2020 NBA Draft: Prototypical bigs who could fit with Celtics
The actual date of the NBA draft is up in the air, but that hasn’t kept teams from doing their due diligence to prepare for it. The Boston Celtics are no different as they speed ahead with Zoom conference calls with potential prospects.
But unlike most teams, the Celtics will have multiple shots — three, actually — at adding youthful talent in the first round to a roster that’s already full of players who have shown promise of greatness at a still early stage in their careers.
However, Boston’s roster appears as though it could use a little more heft in the frontcourt going forward. And it appears that where the Celtics are likely picking in the first round of this year’s draft (Nos. 17, 26 and 30) aligns well with where most of the draft’s better big men are likely to fall.
When it comes to Celtics big men, there’s a certain profile that most of them come to Boston with. Here’s a look at some prototypical Celtics bigs in this year’s NBA draft:
1. Precious Achiuwa
6-foot-9, 223 pounds, Memphis
Achiuwa has the size and skill set to play both forward positions in the NBA. The AAC Player of the Year has elite athleticism which all teams covet.
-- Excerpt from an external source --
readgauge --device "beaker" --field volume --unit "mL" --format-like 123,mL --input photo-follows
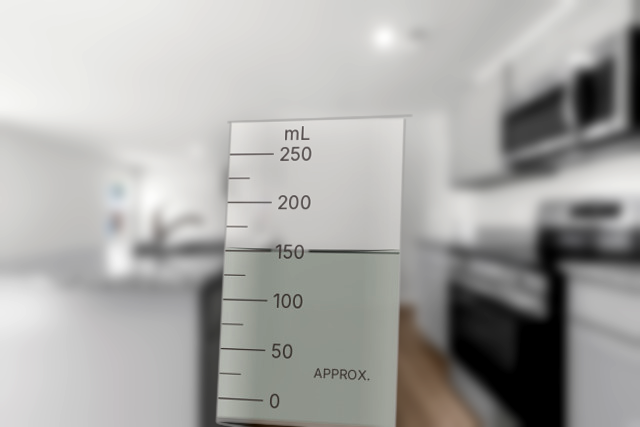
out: 150,mL
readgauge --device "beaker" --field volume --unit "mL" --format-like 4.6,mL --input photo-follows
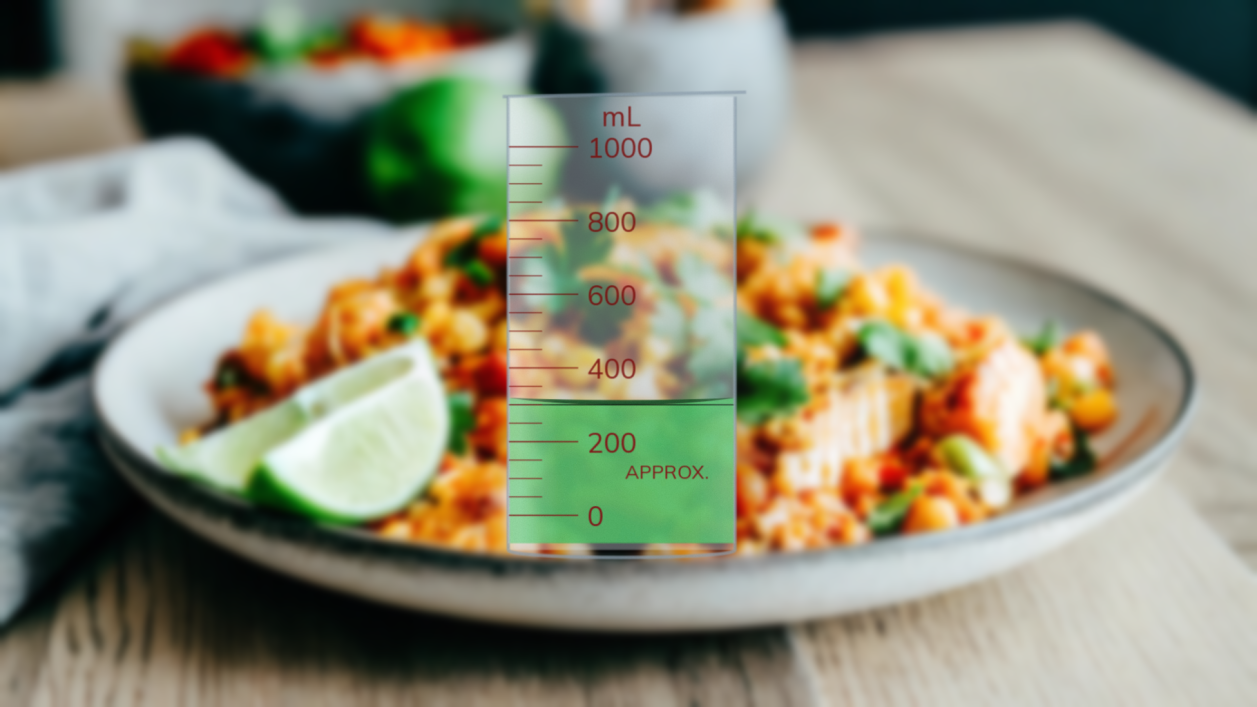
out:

For the Celtics, he possesses the kind of positional versatility that head coach Brad Stevens loves in all of his players. While he stands 6-9, Achiuwa has a 7-2 ¼ wingspan and a 9-foot standing reach. Combine that with a high energy-brand of basketball, and you have someone the Celtics will look at closely if he’s still on the board when they are on the clock with the 17th overall pick.
2. Daniel Oturu
6-foot-10, 240 pounds, Minnesota
Most know Oturu for what he brings to the table as a rim-protecting, shot-blocking big man. This past season, Oturu ranked among the NCAA’s leaders with 2.45 blocks per game.
But his offensive game showed promise of being impactful in the NBA as well. He scored 20 or more points in five of Minnesota’s last six games. But just as significant, he showcased the ability to score in pick-and-pop sets, similar to what he did as a freshman when he averaged 1.3 points-per-possession on pick-and-pops, which according to Synergy, ranked him among the 90th percentile in college basketball.
He’s considered by most evaluators as a late-first, early-second round pick — similar to how many viewed Grant Williams a year ago before Boston drafted him with the 22nd overall pick.
3. Jalen Smith
6-foot-10, 225 pounds, Maryland
Has ideal size and length for the frontcourt, with the skills to help space the floor courtesy of a nice catch-and-shoot game.
There’s the potential for him to be a solid pick-and-roll and pick-and-pop player who is equally adept at finishing with his left or right hand at the rim. But his passing skills out of the post (or otherwise) need work, as well as his pick-and-pop defense, which far too often leaves too much space for shooters.
With the Celtics owning a pair of late first-round picks (No. 26 and No. 30), Smith would be worth at a minimum being in the conversation for selecting with one of those last two picks.
4. Vernon Carey Jr.
6-foot-10, 260 pounds, Duke
A decade ago, we might have been talking about Vernon Carey Jr. as a likely lottery pick. He has tremendous size and strength, the kind that few prospects in this year’s draft class possess.
He plays with a high level of physicality and toughness which any team — including the Celtics — could benefit from having on their roster. However, he hasn’t shown the ability to stretch defenses offensively, and it’s unclear how he will deal with quicker bigs in the NBA who can stretch the floor.
But if you're the Celtics, he’s worth considering near the end of the first round.
5. Isaiah Stewart
6-foot-9, 245 pounds, Washington
Projected by most as an early second-round selection, it shouldn’t shock anyone if the Celtics or another team takes Stewart near the end of the first.
What he lacks in height, he more than compensates for with a high motor and a thirst for defense and crashing the glass, which are both fueled by an unusual elite-level bounce off the dribble that’s similar — but not nearly as consistent or impactful — as what we see from last year’s No. 1 overall pick, Zion Williamson.
However, his offensive game is a work in progress to say the least with him having shown minimal signs of being able to score away from the basket. But if he’s on the board at the very end of the first round and the Celtics want to draft a big and not stash one overseas, Stewart would be worth considering.